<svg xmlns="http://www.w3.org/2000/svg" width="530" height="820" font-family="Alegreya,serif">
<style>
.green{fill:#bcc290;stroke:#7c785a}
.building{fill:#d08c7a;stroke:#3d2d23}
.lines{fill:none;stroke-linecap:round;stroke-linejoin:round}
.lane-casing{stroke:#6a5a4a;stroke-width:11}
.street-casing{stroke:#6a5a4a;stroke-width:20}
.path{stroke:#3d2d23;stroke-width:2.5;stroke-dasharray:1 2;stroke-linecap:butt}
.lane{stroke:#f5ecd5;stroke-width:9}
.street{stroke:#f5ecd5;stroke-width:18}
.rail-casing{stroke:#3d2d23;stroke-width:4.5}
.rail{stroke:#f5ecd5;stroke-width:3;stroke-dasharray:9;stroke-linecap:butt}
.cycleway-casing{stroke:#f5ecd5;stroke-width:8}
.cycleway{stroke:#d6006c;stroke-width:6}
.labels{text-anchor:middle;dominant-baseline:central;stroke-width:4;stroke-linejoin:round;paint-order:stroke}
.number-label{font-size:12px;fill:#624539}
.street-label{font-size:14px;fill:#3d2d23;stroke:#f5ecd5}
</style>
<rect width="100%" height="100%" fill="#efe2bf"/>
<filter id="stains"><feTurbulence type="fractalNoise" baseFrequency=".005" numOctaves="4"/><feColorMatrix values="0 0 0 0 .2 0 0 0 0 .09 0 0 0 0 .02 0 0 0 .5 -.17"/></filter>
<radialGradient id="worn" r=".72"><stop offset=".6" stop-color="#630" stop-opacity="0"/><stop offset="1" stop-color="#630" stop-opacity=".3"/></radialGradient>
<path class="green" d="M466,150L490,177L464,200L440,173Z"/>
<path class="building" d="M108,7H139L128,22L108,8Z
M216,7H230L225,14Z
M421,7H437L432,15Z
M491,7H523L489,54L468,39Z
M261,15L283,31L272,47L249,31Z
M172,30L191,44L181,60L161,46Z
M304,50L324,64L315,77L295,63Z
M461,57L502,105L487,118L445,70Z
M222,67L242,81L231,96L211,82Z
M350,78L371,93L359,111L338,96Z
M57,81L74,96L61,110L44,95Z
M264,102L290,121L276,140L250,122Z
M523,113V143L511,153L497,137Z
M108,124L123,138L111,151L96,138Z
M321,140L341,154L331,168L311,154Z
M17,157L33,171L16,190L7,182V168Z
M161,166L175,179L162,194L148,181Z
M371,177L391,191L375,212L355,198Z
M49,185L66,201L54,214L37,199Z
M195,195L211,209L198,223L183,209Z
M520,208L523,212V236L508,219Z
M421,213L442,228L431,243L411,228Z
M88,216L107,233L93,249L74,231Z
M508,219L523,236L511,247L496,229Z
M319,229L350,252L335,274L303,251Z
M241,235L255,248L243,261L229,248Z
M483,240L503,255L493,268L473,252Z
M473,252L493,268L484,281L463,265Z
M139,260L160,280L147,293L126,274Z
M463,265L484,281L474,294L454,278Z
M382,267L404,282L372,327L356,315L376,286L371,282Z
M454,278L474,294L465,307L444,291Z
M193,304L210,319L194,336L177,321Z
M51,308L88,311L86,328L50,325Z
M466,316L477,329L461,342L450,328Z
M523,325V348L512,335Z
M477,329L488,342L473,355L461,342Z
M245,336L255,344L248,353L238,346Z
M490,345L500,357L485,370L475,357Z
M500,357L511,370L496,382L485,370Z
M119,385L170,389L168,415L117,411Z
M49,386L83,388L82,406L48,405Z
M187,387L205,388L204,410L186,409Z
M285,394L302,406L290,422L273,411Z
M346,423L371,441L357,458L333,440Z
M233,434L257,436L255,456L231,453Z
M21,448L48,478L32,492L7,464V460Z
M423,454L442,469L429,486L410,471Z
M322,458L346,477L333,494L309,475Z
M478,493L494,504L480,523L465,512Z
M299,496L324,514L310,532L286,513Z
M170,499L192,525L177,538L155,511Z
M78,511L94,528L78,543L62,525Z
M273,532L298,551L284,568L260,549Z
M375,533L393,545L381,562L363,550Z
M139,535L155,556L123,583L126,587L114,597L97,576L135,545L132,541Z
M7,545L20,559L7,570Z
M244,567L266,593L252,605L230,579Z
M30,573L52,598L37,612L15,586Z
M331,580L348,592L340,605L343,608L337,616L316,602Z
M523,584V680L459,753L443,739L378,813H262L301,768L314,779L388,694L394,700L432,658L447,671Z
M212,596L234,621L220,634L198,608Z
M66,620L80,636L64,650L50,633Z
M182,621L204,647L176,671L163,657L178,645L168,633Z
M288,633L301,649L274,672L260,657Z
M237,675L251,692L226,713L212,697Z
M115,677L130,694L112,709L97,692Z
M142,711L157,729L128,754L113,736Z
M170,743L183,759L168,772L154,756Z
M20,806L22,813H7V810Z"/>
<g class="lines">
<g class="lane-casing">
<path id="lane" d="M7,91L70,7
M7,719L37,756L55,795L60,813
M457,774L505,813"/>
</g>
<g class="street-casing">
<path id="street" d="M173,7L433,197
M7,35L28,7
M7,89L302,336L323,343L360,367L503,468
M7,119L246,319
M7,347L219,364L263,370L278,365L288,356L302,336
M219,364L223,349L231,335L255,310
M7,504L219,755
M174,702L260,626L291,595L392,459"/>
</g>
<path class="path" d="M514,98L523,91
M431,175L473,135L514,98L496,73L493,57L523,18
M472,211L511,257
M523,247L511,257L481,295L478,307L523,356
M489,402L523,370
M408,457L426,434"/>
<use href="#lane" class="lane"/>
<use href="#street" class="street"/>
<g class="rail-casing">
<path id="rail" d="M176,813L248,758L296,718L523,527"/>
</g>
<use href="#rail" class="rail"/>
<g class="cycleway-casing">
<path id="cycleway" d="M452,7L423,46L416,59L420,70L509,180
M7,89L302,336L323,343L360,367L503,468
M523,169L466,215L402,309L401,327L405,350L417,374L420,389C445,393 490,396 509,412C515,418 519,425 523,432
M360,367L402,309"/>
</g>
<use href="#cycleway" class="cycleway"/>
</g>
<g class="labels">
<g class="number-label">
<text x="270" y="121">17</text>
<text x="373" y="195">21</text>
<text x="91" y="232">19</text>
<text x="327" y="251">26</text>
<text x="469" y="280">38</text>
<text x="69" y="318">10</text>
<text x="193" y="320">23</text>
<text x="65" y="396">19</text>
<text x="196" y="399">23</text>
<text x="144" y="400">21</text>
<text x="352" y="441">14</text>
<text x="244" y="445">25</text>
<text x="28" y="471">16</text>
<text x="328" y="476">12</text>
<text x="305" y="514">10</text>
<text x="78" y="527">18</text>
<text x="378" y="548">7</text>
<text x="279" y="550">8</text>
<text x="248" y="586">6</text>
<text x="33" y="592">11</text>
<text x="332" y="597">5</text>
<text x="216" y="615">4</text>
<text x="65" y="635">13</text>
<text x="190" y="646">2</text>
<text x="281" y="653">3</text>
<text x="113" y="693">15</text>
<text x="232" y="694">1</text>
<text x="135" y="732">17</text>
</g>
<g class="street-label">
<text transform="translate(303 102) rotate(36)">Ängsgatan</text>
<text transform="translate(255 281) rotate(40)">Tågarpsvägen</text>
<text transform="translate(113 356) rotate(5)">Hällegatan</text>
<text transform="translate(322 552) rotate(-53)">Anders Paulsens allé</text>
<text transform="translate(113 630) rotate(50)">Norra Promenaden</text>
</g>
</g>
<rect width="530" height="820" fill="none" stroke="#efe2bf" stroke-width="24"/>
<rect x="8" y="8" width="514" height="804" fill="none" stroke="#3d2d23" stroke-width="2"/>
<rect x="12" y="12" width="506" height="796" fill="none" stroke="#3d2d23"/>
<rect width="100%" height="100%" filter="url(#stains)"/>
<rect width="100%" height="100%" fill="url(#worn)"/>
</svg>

## ACTIVITY
Write out every line of the data exactly, leaving nothing out.

## ANSWER SPACE
<svg xmlns="http://www.w3.org/2000/svg" width="530" height="820" font-family="Alegreya,serif">
<style>
.green{fill:#bcc290;stroke:#7c785a}
.building{fill:#d08c7a;stroke:#3d2d23}
.lines{fill:none;stroke-linecap:round;stroke-linejoin:round}
.lane-casing{stroke:#6a5a4a;stroke-width:11}
.street-casing{stroke:#6a5a4a;stroke-width:20}
.path{stroke:#3d2d23;stroke-width:2.5;stroke-dasharray:1 2;stroke-linecap:butt}
.lane{stroke:#f5ecd5;stroke-width:9}
.street{stroke:#f5ecd5;stroke-width:18}
.rail-casing{stroke:#3d2d23;stroke-width:4.5}
.rail{stroke:#f5ecd5;stroke-width:3;stroke-dasharray:9;stroke-linecap:butt}
.cycleway-casing{stroke:#f5ecd5;stroke-width:8}
.cycleway{stroke:#d6006c;stroke-width:6}
.labels{text-anchor:middle;dominant-baseline:central;stroke-width:4;stroke-linejoin:round;paint-order:stroke}
.number-label{font-size:12px;fill:#624539}
.street-label{font-size:14px;fill:#3d2d23;stroke:#f5ecd5}
</style>
<rect width="100%" height="100%" fill="#efe2bf"/>
<filter id="stains"><feTurbulence type="fractalNoise" baseFrequency=".005" numOctaves="4"/><feColorMatrix values="0 0 0 0 .2 0 0 0 0 .09 0 0 0 0 .02 0 0 0 .5 -.17"/></filter>
<radialGradient id="worn" r=".72"><stop offset=".6" stop-color="#630" stop-opacity="0"/><stop offset="1" stop-color="#630" stop-opacity=".3"/></radialGradient>
<path class="green" d="M466,150L490,177L464,200L440,173Z"/>
<path class="building" d="M108,7H139L128,22L108,8Z
M216,7H230L225,14Z
M421,7H437L432,15Z
M491,7H523L489,54L468,39Z
M261,15L283,31L272,47L249,31Z
M172,30L191,44L181,60L161,46Z
M304,50L324,64L315,77L295,63Z
M461,57L502,105L487,118L445,70Z
M222,67L242,81L231,96L211,82Z
M350,78L371,93L359,111L338,96Z
M57,81L74,96L61,110L44,95Z
M264,102L290,121L276,140L250,122Z
M523,113V143L511,153L497,137Z
M108,124L123,138L111,151L96,138Z
M321,140L341,154L331,168L311,154Z
M17,157L33,171L16,190L7,182V168Z
M161,166L175,179L162,194L148,181Z
M371,177L391,191L375,212L355,198Z
M49,185L66,201L54,214L37,199Z
M195,195L211,209L198,223L183,209Z
M520,208L523,212V236L508,219Z
M421,213L442,228L431,243L411,228Z
M88,216L107,233L93,249L74,231Z
M508,219L523,236L511,247L496,229Z
M319,229L350,252L335,274L303,251Z
M241,235L255,248L243,261L229,248Z
M483,240L503,255L493,268L473,252Z
M473,252L493,268L484,281L463,265Z
M139,260L160,280L147,293L126,274Z
M463,265L484,281L474,294L454,278Z
M382,267L404,282L372,327L356,315L376,286L371,282Z
M454,278L474,294L465,307L444,291Z
M193,304L210,319L194,336L177,321Z
M51,308L88,311L86,328L50,325Z
M466,316L477,329L461,342L450,328Z
M523,325V348L512,335Z
M477,329L488,342L473,355L461,342Z
M245,336L255,344L248,353L238,346Z
M490,345L500,357L485,370L475,357Z
M500,357L511,370L496,382L485,370Z
M119,385L170,389L168,415L117,411Z
M49,386L83,388L82,406L48,405Z
M187,387L205,388L204,410L186,409Z
M285,394L302,406L290,422L273,411Z
M346,423L371,441L357,458L333,440Z
M233,434L257,436L255,456L231,453Z
M21,448L48,478L32,492L7,464V460Z
M423,454L442,469L429,486L410,471Z
M322,458L346,477L333,494L309,475Z
M478,493L494,504L480,523L465,512Z
M299,496L324,514L310,532L286,513Z
M170,499L192,525L177,538L155,511Z
M78,511L94,528L78,543L62,525Z
M273,532L298,551L284,568L260,549Z
M375,533L393,545L381,562L363,550Z
M139,535L155,556L123,583L126,587L114,597L97,576L135,545L132,541Z
M7,545L20,559L7,570Z
M244,567L266,593L252,605L230,579Z
M30,573L52,598L37,612L15,586Z
M331,580L348,592L340,605L343,608L337,616L316,602Z
M523,584V680L459,753L443,739L378,813H262L301,768L314,779L388,694L394,700L432,658L447,671Z
M212,596L234,621L220,634L198,608Z
M66,620L80,636L64,650L50,633Z
M182,621L204,647L176,671L163,657L178,645L168,633Z
M288,633L301,649L274,672L260,657Z
M237,675L251,692L226,713L212,697Z
M115,677L130,694L112,709L97,692Z
M142,711L157,729L128,754L113,736Z
M170,743L183,759L168,772L154,756Z
M20,806L22,813H7V810Z"/>
<g class="lines">
<g class="lane-casing">
<path id="lane" d="M7,91L70,7
M7,719L37,756L55,795L60,813
M457,774L505,813"/>
</g>
<g class="street-casing">
<path id="street" d="M173,7L433,197
M7,35L28,7
M7,89L302,336L323,343L360,367L503,468
M7,119L246,319
M7,347L219,364L263,370L278,365L288,356L302,336
M219,364L223,349L231,335L255,310
M7,504L219,755
M174,702L260,626L291,595L392,459"/>
</g>
<path class="path" d="M514,98L523,91
M431,175L473,135L514,98L496,73L493,57L523,18
M472,211L511,257
M523,247L511,257L481,295L478,307L523,356
M489,402L523,370
M408,457L426,434"/>
<use href="#lane" class="lane"/>
<use href="#street" class="street"/>
<g class="rail-casing">
<path id="rail" d="M176,813L248,758L296,718L523,527"/>
</g>
<use href="#rail" class="rail"/>
<g class="cycleway-casing">
<path id="cycleway" d="M452,7L423,46L416,59L420,70L509,180
M7,89L302,336L323,343L360,367L503,468
M523,169L466,215L402,309L401,327L405,350L417,374L420,389C445,393 490,396 509,412C515,418 519,425 523,432
M360,367L402,309"/>
</g>
<use href="#cycleway" class="cycleway"/>
</g>
<g class="labels">
<g class="number-label">
<text x="270" y="121">17</text>
<text x="373" y="195">21</text>
<text x="91" y="232">19</text>
<text x="327" y="251">26</text>
<text x="469" y="280">38</text>
<text x="69" y="318">10</text>
<text x="193" y="320">23</text>
<text x="65" y="396">19</text>
<text x="196" y="399">23</text>
<text x="144" y="400">21</text>
<text x="352" y="441">14</text>
<text x="244" y="445">25</text>
<text x="28" y="471">16</text>
<text x="328" y="476">12</text>
<text x="305" y="514">10</text>
<text x="78" y="527">18</text>
<text x="378" y="548">7</text>
<text x="279" y="550">8</text>
<text x="248" y="586">6</text>
<text x="33" y="592">11</text>
<text x="332" y="597">5</text>
<text x="216" y="615">4</text>
<text x="65" y="635">13</text>
<text x="190" y="646">2</text>
<text x="281" y="653">3</text>
<text x="113" y="693">15</text>
<text x="232" y="694">1</text>
<text x="135" y="732">17</text>
</g>
<g class="street-label">
<text transform="translate(303 102) rotate(36)">Ängsgatan</text>
<text transform="translate(255 281) rotate(40)">Tågarpsvägen</text>
<text transform="translate(113 356) rotate(5)">Hällegatan</text>
<text transform="translate(322 552) rotate(-53)">Anders Paulsens allé</text>
<text transform="translate(113 630) rotate(50)">Norra Promenaden</text>
</g>
</g>
<rect width="530" height="820" fill="none" stroke="#efe2bf" stroke-width="24"/>
<rect x="8" y="8" width="514" height="804" fill="none" stroke="#3d2d23" stroke-width="2"/>
<rect x="12" y="12" width="506" height="796" fill="none" stroke="#3d2d23"/>
<rect width="100%" height="100%" filter="url(#stains)"/>
<rect width="100%" height="100%" fill="url(#worn)"/>
</svg>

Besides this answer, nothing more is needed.